Marielle de Sarnez, présidente de la Commission des Affaires étrangères à l’Assemblée nationale, et première vice-présidente du Mouvement Démocrate, était l’invitée de France 24 ce samedi 14 avril à 17h00, et s’est exprimée sur les derniers événements concernant la Syrie. Nous vous invitons à revoir cette interview.

Le veto russe a paralysé l’action des Nations Unies sur la question syrienne. Il fallait agir hors mandat de l’ONU ?

C’est un fait. Le véto russe a empêché de prendre des décisions. C’est un fait que nous avons une systématisation du véto russe sur toutes les questions. Même si la semaine dernière, on a cru à un moment que même la Russie allait être favorable à la remise en place d’un mécanisme conjoint, ça n’a finalement pas été le cas. Donc si nous n’avons pas une unanimité et si la Russie ne lève pas son véto, ça rend très difficile de faire les choses. L’ambassadeur français auprès de l’ONU n’a fait que nous remettre en face de la réalité. Il a aussi parlé de la feuille de route politique et je trouve cela extrêmement important, dans le cadre de l’ONU, en disant que nous devions travailler à une solution politique durable, et je vous le redis, c’est la seule hypothèse crédible.
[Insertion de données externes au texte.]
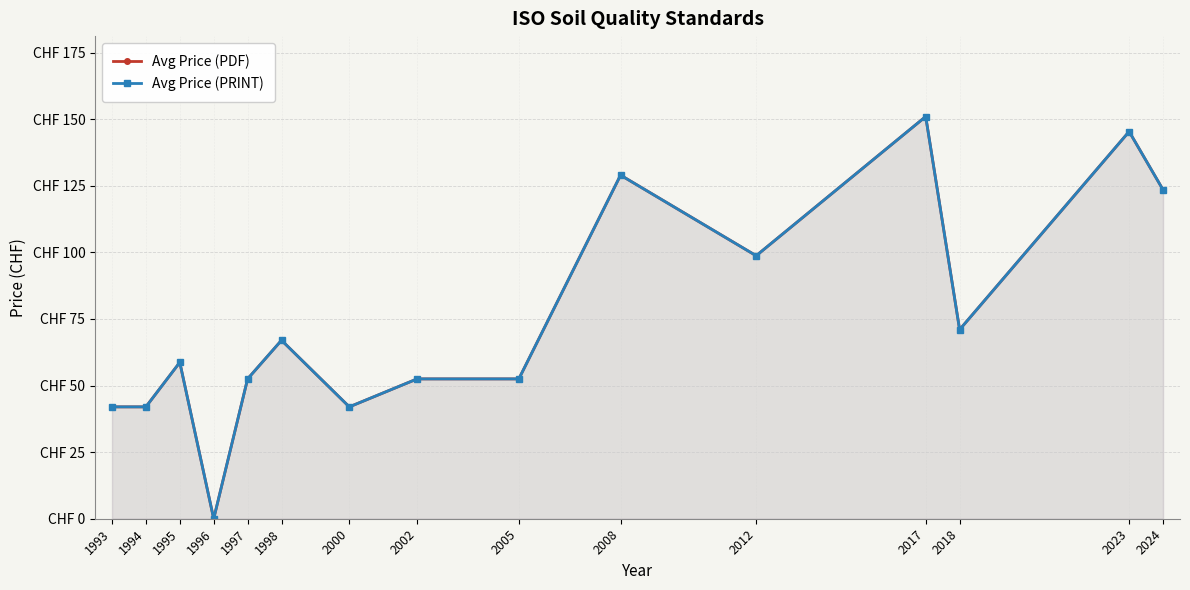

Which series changed the most between 1996 and 2000?

Avg Price (PDF)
On ne gagne pas un conflit uniquement par le militaire, on sort d’un conflit, on termine une guerre, en essayant de construire la paix.

La Syrie va être le seul sujet que Emmanuel Macron et Vladimir Poutine vont discuter lorsqu’ils vont se rencontrer prochainement ?

Je pense qu’il y a d’autres questions, probablement pour le président russe et pour le président français, ayant trait peut-être à l’environnement européen ou proches de l’Europe, plus proches de nous que la Syrie, mais la Syrie est une question centrale : on voit bien que la présence russe, arrivée au moment ou Assad était en train de faiblir, a conforté le régime d’Assad, et notamment dans la reprise des territoires. Aujourd’hui, on a quand même des territoires qui sont à peu près repris dans leur ensemble, d’une part par le gouvernement syrien et d’autre part par les Kurdes. Eux aussi les Kurdes, je le dis et j’en profite pour dire qu’il faudra aussi qu’ils soient associés à cette feuille de route de sortie de crise durable.

Et cela vous en parlerez lors du débat à l’Assemblée la semaine prochaine. Merci beaucoup Marielle de Sarnez d’avoir été notre invitée.